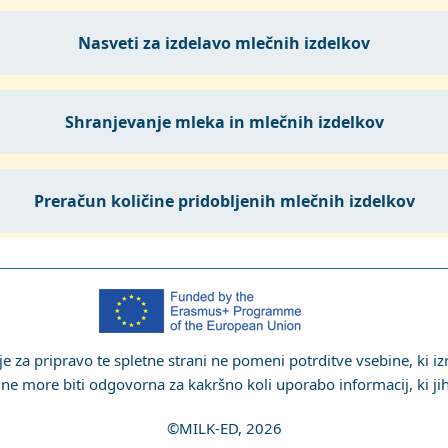
nasveti za izdelavo mlečnih izdelkov
shranjevanje mleka in mlečnih izdelkov
preračun količine pridobljenih mlečnih izdelkov
 za pripravo te spletne strani ne pomeni potrditve vsebine, ki izr
ne more biti odgovorna za kakršno koli uporabo informacij, ki ji
©MILK-ED, 2026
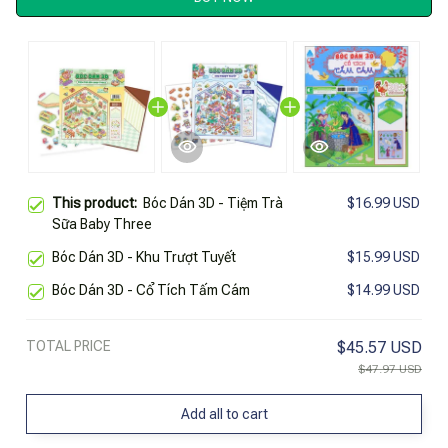
This product:
Bóc Dán 3D - Tiệm Trà
$16.99 USD
Sữa Baby Three
Bóc Dán 3D - Khu Trượt Tuyết
$15.99 USD
Bóc Dán 3D - Cổ Tích Tấm Cám
$14.99 USD
TOTAL PRICE
$45.57 USD
$47.97 USD
Add all to cart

_Problem description_
Only the lines from the one holding "Bóc Dán 3D - Tiệm Trà" to the end of the listing are to be written out, word for word.

_Answer section_
Bóc Dán 3D - Tiệm Trà
$16.99 USD
Sữa Baby Three
Bóc Dán 3D - Khu Trượt Tuyết
$15.99 USD
Bóc Dán 3D - Cổ Tích Tấm Cám
$14.99 USD
TOTAL PRICE
$45.57 USD
$47.97 USD
Add all to cart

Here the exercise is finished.